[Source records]
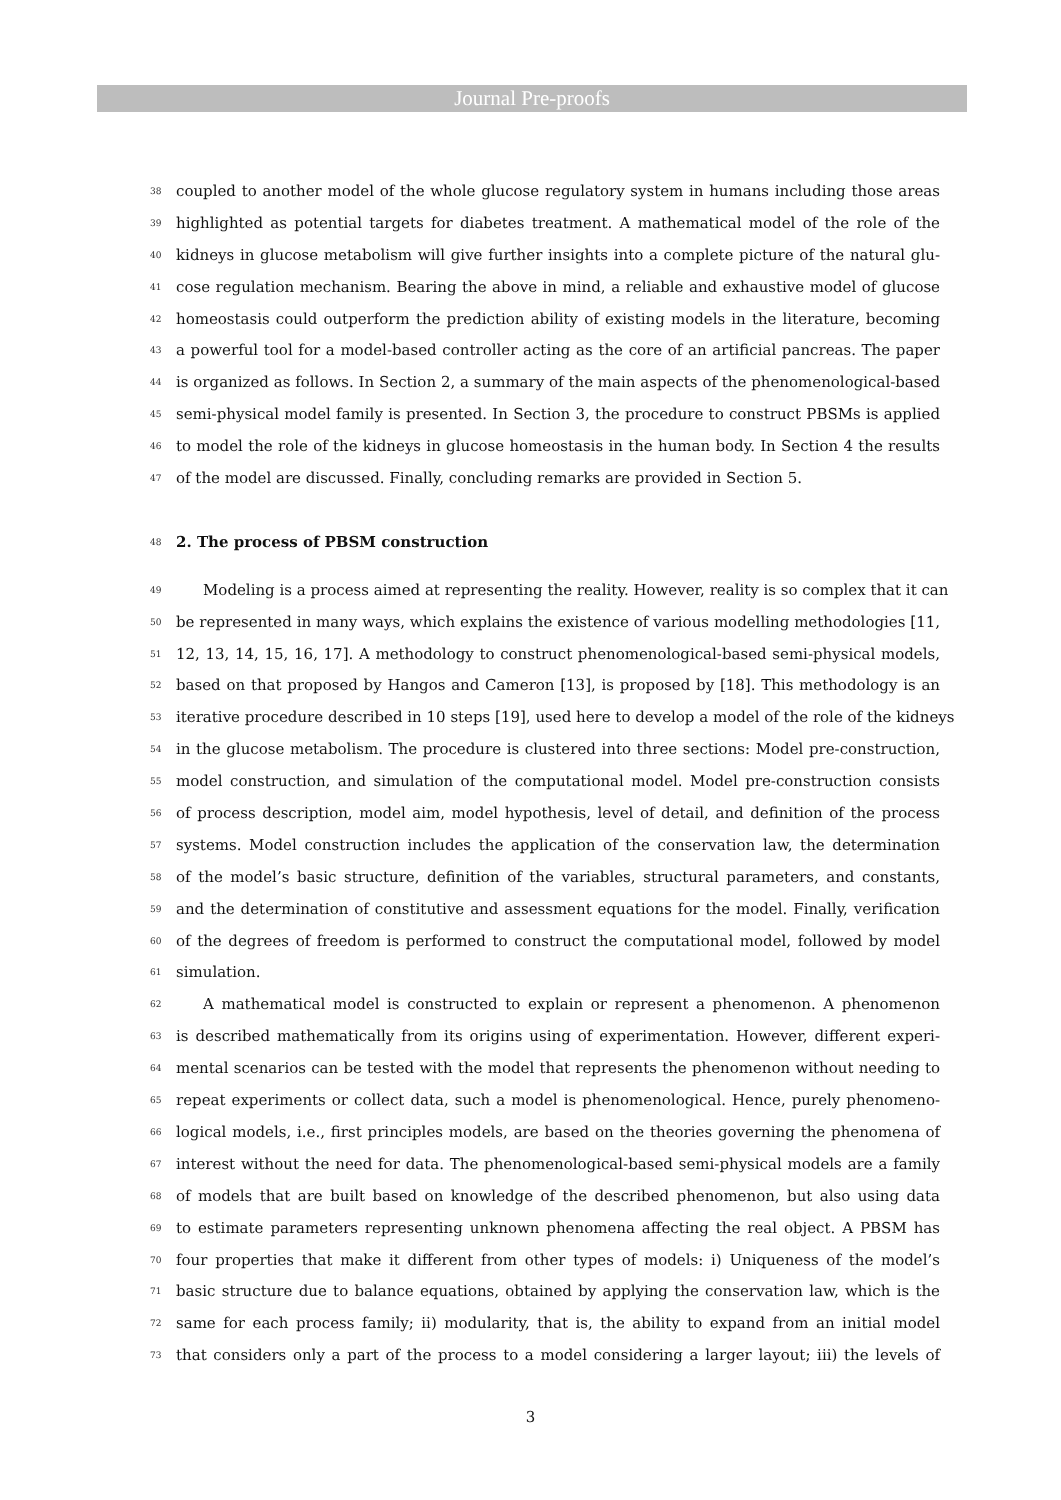Journal Pre-proofs
38 coupled to another model of the whole glucose regulatory system in humans including those areas
39 highlighted as potential targets for diabetes treatment. A mathematical model of the role of the
40 kidneys in glucose metabolism will give further insights into a complete picture of the natural glu-
41 cose regulation mechanism. Bearing the above in mind, a reliable and exhaustive model of glucose
42 homeostasis could outperform the prediction ability of existing models in the literature, becoming
43 a powerful tool for a model-based controller acting as the core of an artificial pancreas. The paper
44 is organized as follows. In Section 2, a summary of the main aspects of the phenomenological-based
45 semi-physical model family is presented. In Section 3, the procedure to construct PBSMs is applied
46 to model the role of the kidneys in glucose homeostasis in the human body. In Section 4 the results
47 of the model are discussed. Finally, concluding remarks are provided in Section 5.
48
2. The process of PBSM construction
49 Modeling is a process aimed at representing the reality. However, reality is so complex that it can
50 be represented in many ways, which explains the existence of various modelling methodologies [11,
51 12, 13, 14, 15, 16, 17]. A methodology to construct phenomenological-based semi-physical models,
52 based on that proposed by Hangos and Cameron [13], is proposed by [18]. This methodology is an
53 iterative procedure described in 10 steps [19], used here to develop a model of the role of the kidneys
54 in the glucose metabolism. The procedure is clustered into three sections: Model pre-construction,
55 model construction, and simulation of the computational model. Model pre-construction consists
56 of process description, model aim, model hypothesis, level of detail, and definition of the process
57 systems. Model construction includes the application of the conservation law, the determination
58 of the model’s basic structure, definition of the variables, structural parameters, and constants,
59 and the determination of constitutive and assessment equations for the model. Finally, verification
60 of the degrees of freedom is performed to construct the computational model, followed by model
61 simulation.
62 A mathematical model is constructed to explain or represent a phenomenon. A phenomenon
63 is described mathematically from its origins using of experimentation. However, different experi-
64 mental scenarios can be tested with the model that represents the phenomenon without needing to
65 repeat experiments or collect data, such a model is phenomenological. Hence, purely phenomeno-
66 logical models, i.e., first principles models, are based on the theories governing the phenomena of
67 interest without the need for data. The phenomenological-based semi-physical models are a family
68 of models that are built based on knowledge of the described phenomenon, but also using data
69 to estimate parameters representing unknown phenomena affecting the real object. A PBSM has
70 four properties that make it different from other types of models: i) Uniqueness of the model’s
71 basic structure due to balance equations, obtained by applying the conservation law, which is the
72 same for each process family; ii) modularity, that is, the ability to expand from an initial model
73 that considers only a part of the process to a model considering a larger layout; iii) the levels of
3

### INSTRUCTIONS TO FOLLOW
Without including any pictures, copy every line above exactly.

### FINISHED EXERCISE
Journal Pre-proofs
38 coupled to another model of the whole glucose regulatory system in humans including those areas
39 highlighted as potential targets for diabetes treatment. A mathematical model of the role of the
40 kidneys in glucose metabolism will give further insights into a complete picture of the natural glu-
41 cose regulation mechanism. Bearing the above in mind, a reliable and exhaustive model of glucose
42 homeostasis could outperform the prediction ability of existing models in the literature, becoming
43 a powerful tool for a model-based controller acting as the core of an artificial pancreas. The paper
44 is organized as follows. In Section 2, a summary of the main aspects of the phenomenological-based
45 semi-physical model family is presented. In Section 3, the procedure to construct PBSMs is applied
46 to model the role of the kidneys in glucose homeostasis in the human body. In Section 4 the results
47 of the model are discussed. Finally, concluding remarks are provided in Section 5.
48
2. The process of PBSM construction
49 Modeling is a process aimed at representing the reality. However, reality is so complex that it can
50 be represented in many ways, which explains the existence of various modelling methodologies [11,
51 12, 13, 14, 15, 16, 17]. A methodology to construct phenomenological-based semi-physical models,
52 based on that proposed by Hangos and Cameron [13], is proposed by [18]. This methodology is an
53 iterative procedure described in 10 steps [19], used here to develop a model of the role of the kidneys
54 in the glucose metabolism. The procedure is clustered into three sections: Model pre-construction,
55 model construction, and simulation of the computational model. Model pre-construction consists
56 of process description, model aim, model hypothesis, level of detail, and definition of the process
57 systems. Model construction includes the application of the conservation law, the determination
58 of the model’s basic structure, definition of the variables, structural parameters, and constants,
59 and the determination of constitutive and assessment equations for the model. Finally, verification
60 of the degrees of freedom is performed to construct the computational model, followed by model
61 simulation.
62 A mathematical model is constructed to explain or represent a phenomenon. A phenomenon
63 is described mathematically from its origins using of experimentation. However, different experi-
64 mental scenarios can be tested with the model that represents the phenomenon without needing to
65 repeat experiments or collect data, such a model is phenomenological. Hence, purely phenomeno-
66 logical models, i.e., first principles models, are based on the theories governing the phenomena of
67 interest without the need for data. The phenomenological-based semi-physical models are a family
68 of models that are built based on knowledge of the described phenomenon, but also using data
69 to estimate parameters representing unknown phenomena affecting the real object. A PBSM has
70 four properties that make it different from other types of models: i) Uniqueness of the model’s
71 basic structure due to balance equations, obtained by applying the conservation law, which is the
72 same for each process family; ii) modularity, that is, the ability to expand from an initial model
73 that considers only a part of the process to a model considering a larger layout; iii) the levels of
3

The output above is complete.